_WHAT IS EXPECTED_
Set each entry down verbatim, omitting images.

_INPUT FOR THIS TASK_
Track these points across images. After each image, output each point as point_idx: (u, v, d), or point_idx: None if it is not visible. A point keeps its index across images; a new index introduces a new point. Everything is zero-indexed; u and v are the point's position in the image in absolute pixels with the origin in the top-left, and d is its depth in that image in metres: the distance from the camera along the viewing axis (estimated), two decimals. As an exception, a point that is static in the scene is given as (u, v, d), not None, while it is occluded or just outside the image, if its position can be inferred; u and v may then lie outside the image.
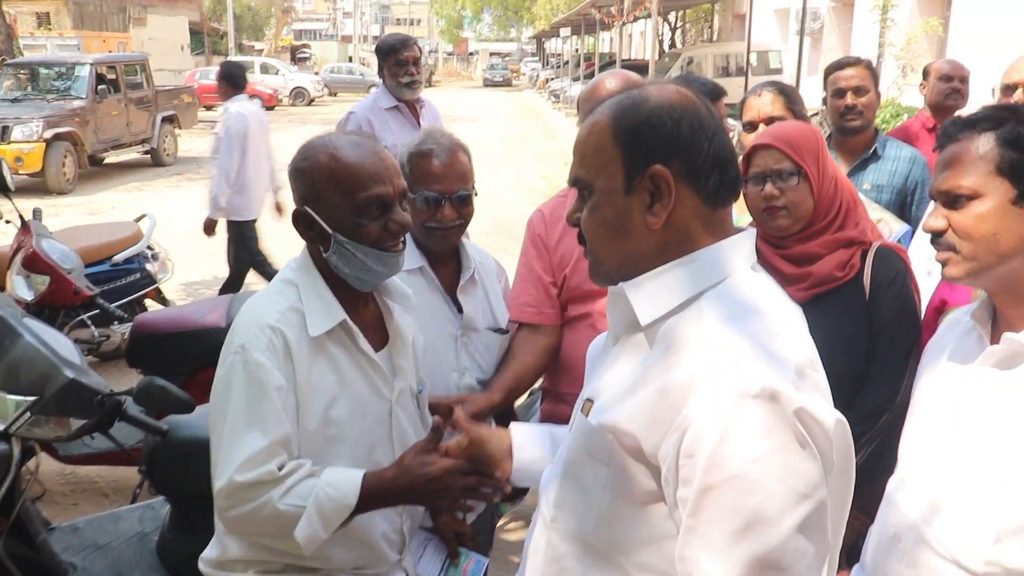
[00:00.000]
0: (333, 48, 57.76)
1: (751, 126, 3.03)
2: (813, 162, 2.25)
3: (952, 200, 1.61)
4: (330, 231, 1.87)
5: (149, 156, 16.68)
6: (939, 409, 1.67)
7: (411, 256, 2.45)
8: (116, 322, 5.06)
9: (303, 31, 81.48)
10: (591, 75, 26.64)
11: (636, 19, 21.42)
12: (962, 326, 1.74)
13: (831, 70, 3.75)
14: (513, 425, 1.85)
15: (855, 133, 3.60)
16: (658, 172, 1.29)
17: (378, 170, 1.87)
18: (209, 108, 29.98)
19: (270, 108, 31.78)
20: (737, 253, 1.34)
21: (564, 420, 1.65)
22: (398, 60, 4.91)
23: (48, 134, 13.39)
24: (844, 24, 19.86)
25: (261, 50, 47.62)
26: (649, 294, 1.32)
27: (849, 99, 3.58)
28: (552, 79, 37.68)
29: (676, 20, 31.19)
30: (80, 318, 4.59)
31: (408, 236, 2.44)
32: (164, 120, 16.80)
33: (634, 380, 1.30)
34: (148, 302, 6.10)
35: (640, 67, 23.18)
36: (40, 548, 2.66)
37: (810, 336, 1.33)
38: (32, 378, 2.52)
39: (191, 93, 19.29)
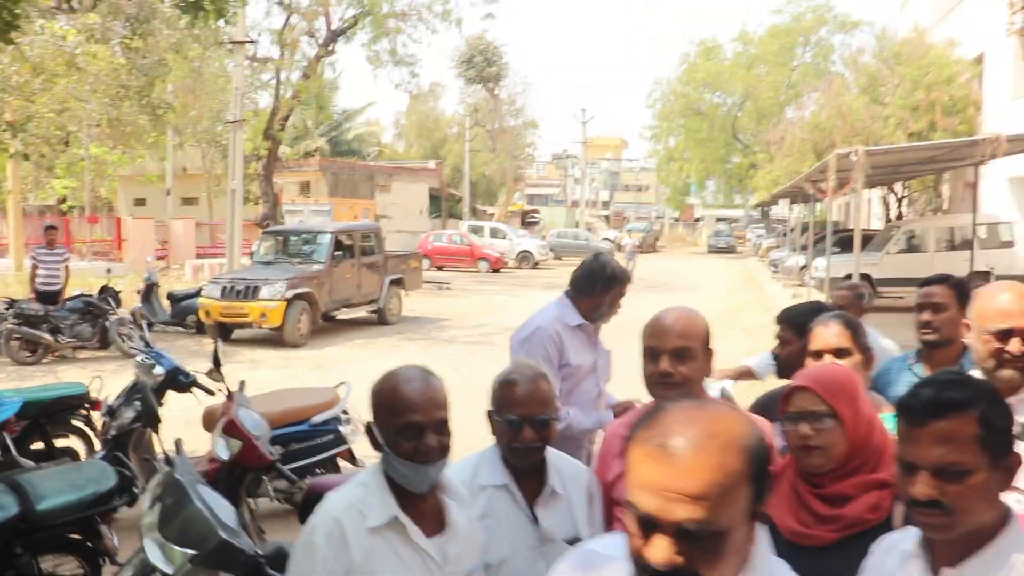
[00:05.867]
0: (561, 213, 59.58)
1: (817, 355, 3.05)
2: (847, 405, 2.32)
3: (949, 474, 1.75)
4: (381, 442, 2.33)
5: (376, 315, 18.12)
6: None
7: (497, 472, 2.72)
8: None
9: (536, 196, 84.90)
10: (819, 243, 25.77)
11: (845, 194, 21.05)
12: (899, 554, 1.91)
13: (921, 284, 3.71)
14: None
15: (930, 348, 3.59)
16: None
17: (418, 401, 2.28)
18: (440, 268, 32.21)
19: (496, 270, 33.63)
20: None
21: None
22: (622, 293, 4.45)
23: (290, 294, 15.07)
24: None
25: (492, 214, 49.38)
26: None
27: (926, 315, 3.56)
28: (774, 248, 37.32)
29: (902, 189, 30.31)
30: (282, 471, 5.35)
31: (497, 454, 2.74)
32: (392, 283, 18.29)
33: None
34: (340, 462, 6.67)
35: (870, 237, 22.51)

_RESPONSE TO THIS EXERCISE_
Track these points across images. After each image, output each point as point_idx: (u, v, d), or point_idx: None if it is not visible. A point keeps its index across images; a new index introduces a new point. Everything is zero-indexed; u and v are the point's position in the image in absolute pixels with the origin in the top-left, and d is its depth in that image in metres: the distance from the camera along the viewing axis (estimated), two decimals. As an exception, a point that is static in the scene is given as (u, v, d), not None, while it is occluded or just outside the image, if its position can be inferred; u and v may then lie outside the image.
[00:00.000]
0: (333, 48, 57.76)
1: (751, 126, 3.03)
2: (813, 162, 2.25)
3: (952, 200, 1.61)
4: (330, 231, 1.87)
5: (149, 156, 16.68)
6: (939, 409, 1.67)
7: (411, 256, 2.45)
8: (116, 322, 5.06)
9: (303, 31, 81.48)
10: (591, 75, 26.64)
11: (636, 19, 21.42)
12: (962, 326, 1.74)
13: (831, 70, 3.75)
14: (513, 425, 1.85)
15: (855, 133, 3.60)
16: (658, 172, 1.29)
17: (378, 170, 1.87)
18: (209, 108, 29.98)
19: (270, 108, 31.78)
20: (737, 253, 1.34)
21: (564, 420, 1.65)
22: (398, 60, 4.91)
23: (48, 134, 13.39)
24: (844, 24, 19.86)
25: (261, 50, 47.62)
26: (649, 294, 1.32)
27: (849, 99, 3.58)
28: (552, 79, 37.68)
29: (676, 20, 31.19)
30: (80, 318, 4.59)
31: (408, 236, 2.44)
32: (164, 120, 16.80)
33: (634, 380, 1.30)
34: (148, 302, 6.10)
35: (640, 67, 23.18)
36: (40, 548, 2.66)
37: (810, 336, 1.33)
38: (32, 378, 2.52)
39: (191, 93, 19.29)
[00:05.867]
0: (561, 213, 59.58)
1: (817, 355, 3.05)
2: (847, 405, 2.32)
3: (949, 474, 1.75)
4: (381, 442, 2.33)
5: (376, 315, 18.12)
6: None
7: (497, 472, 2.72)
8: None
9: (536, 196, 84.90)
10: (819, 243, 25.77)
11: (845, 194, 21.05)
12: (899, 554, 1.91)
13: (921, 284, 3.71)
14: None
15: (930, 348, 3.59)
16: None
17: (418, 401, 2.28)
18: (440, 268, 32.21)
19: (496, 270, 33.63)
20: None
21: None
22: (622, 293, 4.45)
23: (290, 294, 15.07)
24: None
25: (492, 214, 49.38)
26: None
27: (926, 315, 3.56)
28: (774, 248, 37.32)
29: (902, 189, 30.31)
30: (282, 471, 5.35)
31: (497, 454, 2.74)
32: (392, 283, 18.29)
33: None
34: (340, 462, 6.67)
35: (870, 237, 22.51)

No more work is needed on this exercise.